[WRITTEN INSTRUCTION]: Continue the interview about setting up Bhutan's financial intelligence unit from the point where it ends.

As a former head of financial intelligence unit and having started the unit from inception in Bhutan what would you say are some of the critical success factors for any FIU to be able to a conduct this role effectively and efficiently both domestically and on the international stage?

Well, my journey in setting up the FIU in the Central Bank of Bhutan(RMA) was a long and challenging one. I and my team of three staff had to literally start from ground zero. We had this huge responsibility of establishing the legal and regulatory framework, in parallel, we had to work on establishing the FIU, the national coordination committee for AML/CFT and the technical committee with members from different law enforcement agencies(LEAs) in Bhutan in facilitating the process of establishment including capacity building of  AML/CFT compliance officers of the banks on reporting requirements to FIU. This was followed by signing MOUs with LEAs in Bhutan. Strengthening regional cooperation with foreign Financial Intelligence Unit and gaining membership to regional entities like the Asia Pacific Group For Money Laundering. We were also involved in the preparation and conduct of the National Risk Assessment for Bhutan and preparing for Bhutan’s mutual evaluation by the APG. Now when I walk down my FIU memory lane, I feel satisfied and happy with the achievements made and the footprints are left in building the foundation for robust AML/CFT regime in Bhutan.

Coming to the success factors, both from my experience within and outside Bhutan, I would say for the effective functioning of FIU, firstly putting in place a strong legal framework is imperative followed by the establishment of the FIU. In case of Bhutan, we experienced teething problems in terms of duplication/overlapping of AML/CFT roles and responsibilities between the RMA FIU and the law enforcement agencies. So it is imperative for all stakeholders to understand where their role “starts” and where it “ends” as far as fighting ML/FT is concerned. It is helpful to understand the type of FIU to be established. There are four types of models Hybrid, Judicial, law enforcement and administrative. Ours was built on the administrative model. Once the legal framework and the institutional setup in put in place, one needs to work on the operational front which should be backed with adequate financial resources and a set of skilled, well trained and motivated FIU staff. Besides, the functioning of the FIU must be supported by a robust AML/CFT IT system preferably real time reporting system which was a problem for the FIU Bhutan because we did not have the funds to do that. As the subject of money laundering and financing of terrorism is technical and dynamic in nature, we need to put in place dynamic manuals to facilitate continuous offsite surveillance and onsite inspection of reporting entities. We also need to ensure unfettered access to institutional and national database for better analysis of CTR and STRs. Besides, sharing fo ideas through peer learning and knowledge sharing is important to strengthen coordination and cooperation at a national, regional and global level. In our case, we signed MOUs with foreign FIU like the Bangladesh FIU and the Korean FIU. Gaining membership to the Egmont group and the APG group is equally important.

What is your advice to banks and reporting entities on the importance of continuously improving the quality of suspicious transaction report? Are there any improvements areas that you would like to suggest?

[STORED RECORDS]:

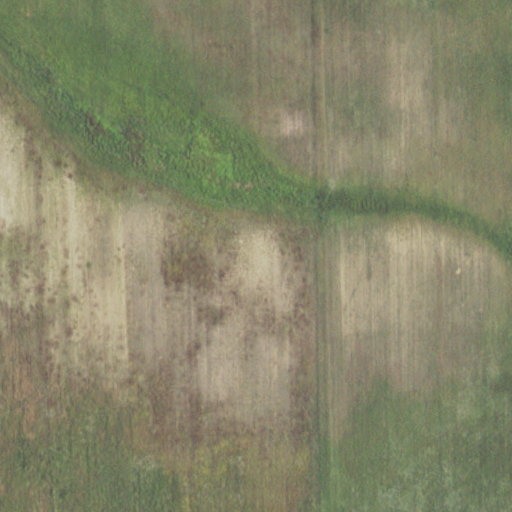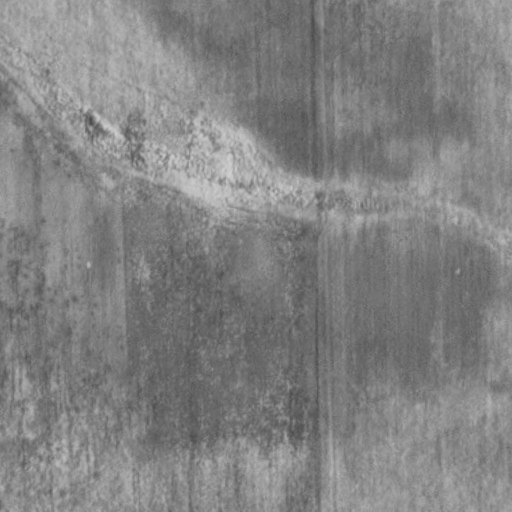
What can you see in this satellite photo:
crop: (256, 256)
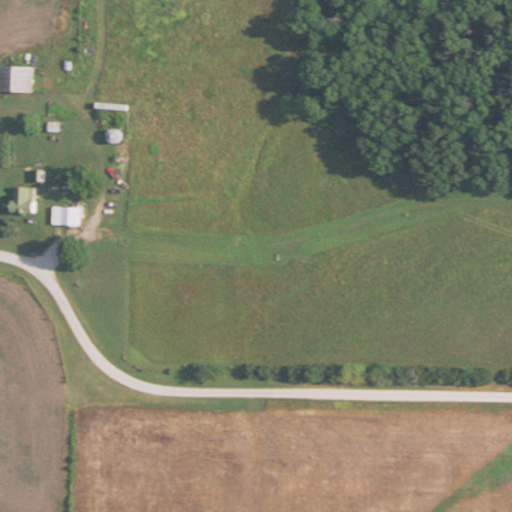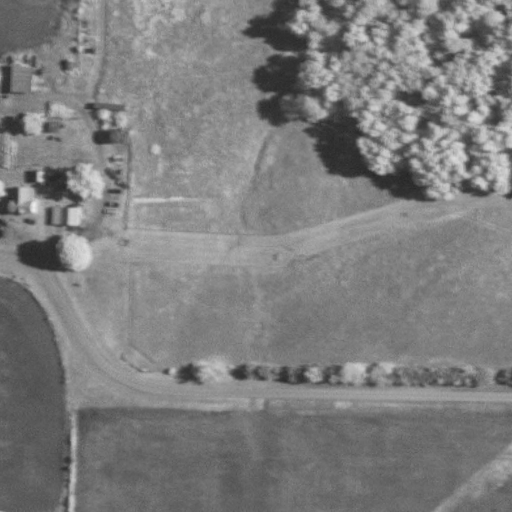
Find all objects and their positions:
building: (17, 78)
building: (118, 136)
building: (26, 199)
building: (68, 215)
road: (22, 260)
road: (264, 360)
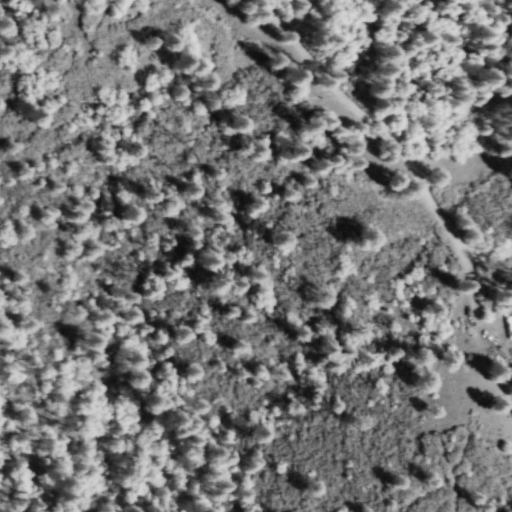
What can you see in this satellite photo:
road: (381, 139)
building: (509, 324)
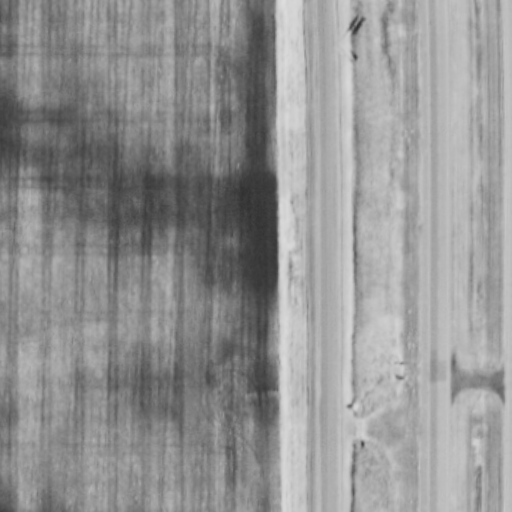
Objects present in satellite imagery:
crop: (138, 254)
road: (324, 255)
road: (436, 255)
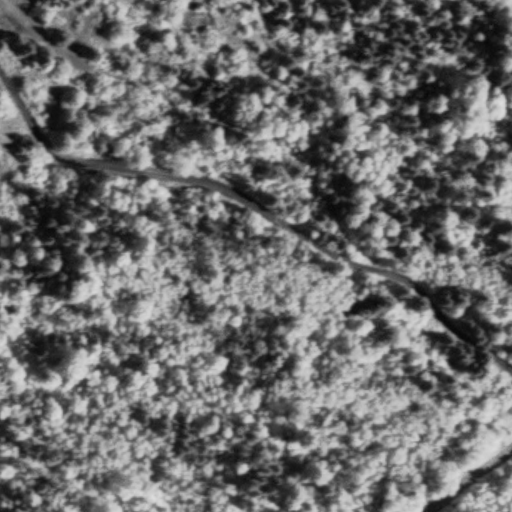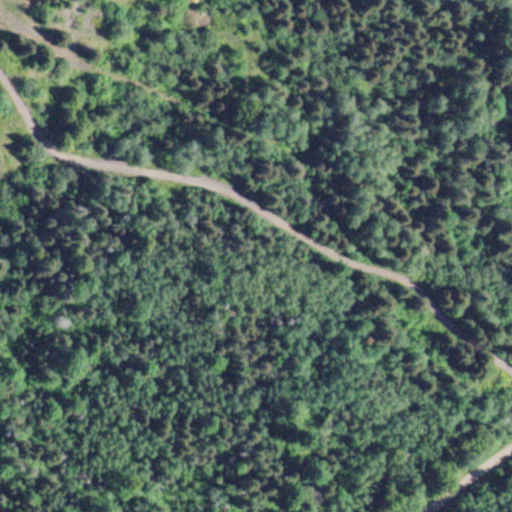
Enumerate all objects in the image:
road: (258, 208)
road: (467, 478)
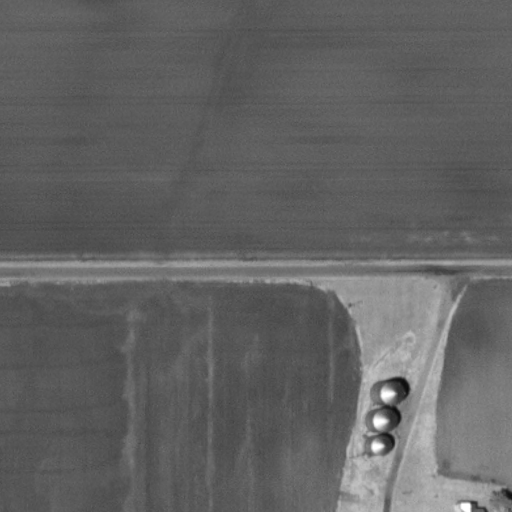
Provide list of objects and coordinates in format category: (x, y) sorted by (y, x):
road: (256, 273)
road: (417, 392)
building: (466, 507)
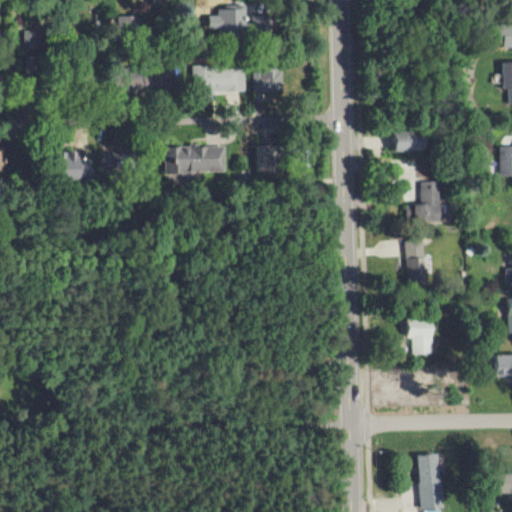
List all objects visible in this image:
building: (225, 21)
building: (124, 23)
building: (505, 34)
building: (215, 79)
building: (264, 80)
road: (171, 122)
building: (408, 141)
building: (192, 159)
building: (264, 159)
building: (504, 160)
building: (70, 166)
building: (424, 203)
road: (174, 254)
road: (349, 255)
road: (365, 255)
building: (413, 261)
road: (174, 267)
building: (507, 278)
building: (508, 315)
building: (418, 336)
building: (503, 365)
road: (434, 423)
road: (178, 424)
building: (427, 482)
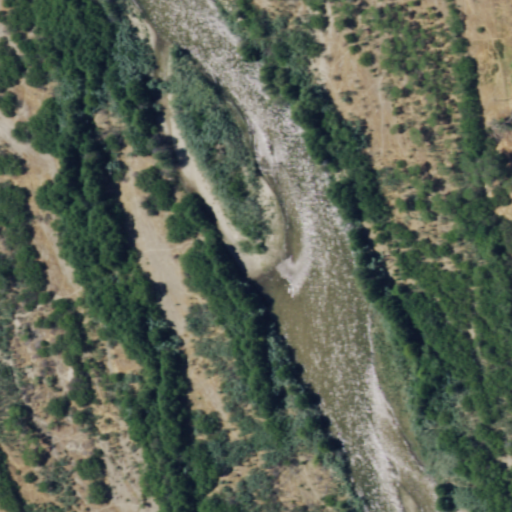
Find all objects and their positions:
road: (493, 64)
river: (278, 256)
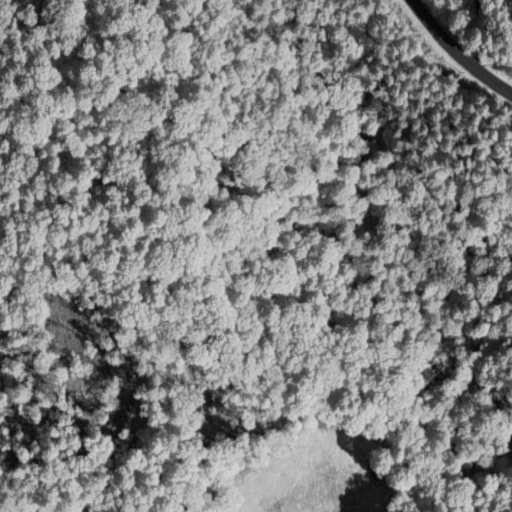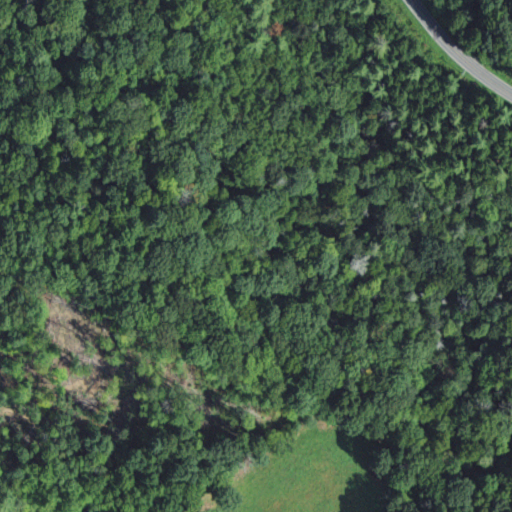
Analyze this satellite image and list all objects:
road: (456, 52)
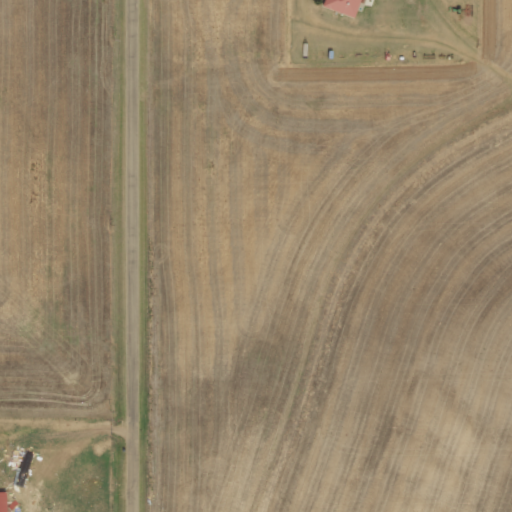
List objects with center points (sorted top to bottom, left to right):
road: (131, 255)
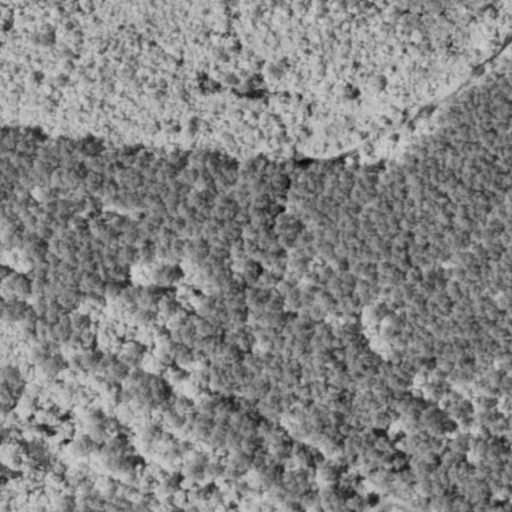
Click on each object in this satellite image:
building: (10, 469)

[EXPECTED ANSWER]:
Firstly it is important for us to understand the critical role STR plays in the fight against money laundering and terrorist financing and the way it facilitates the AML/CFT analysis process. Having said this, I would also like to stress that this has been underlined in the FATF recommendation 20. Therefore, it is important to continuously monitor the quality of STR as the value of STR depends on its quality and not necessarily quantity. Having said that the question is how do we improve the quality of STR both at the reporting and receiving end? From my experience I have few suggestions.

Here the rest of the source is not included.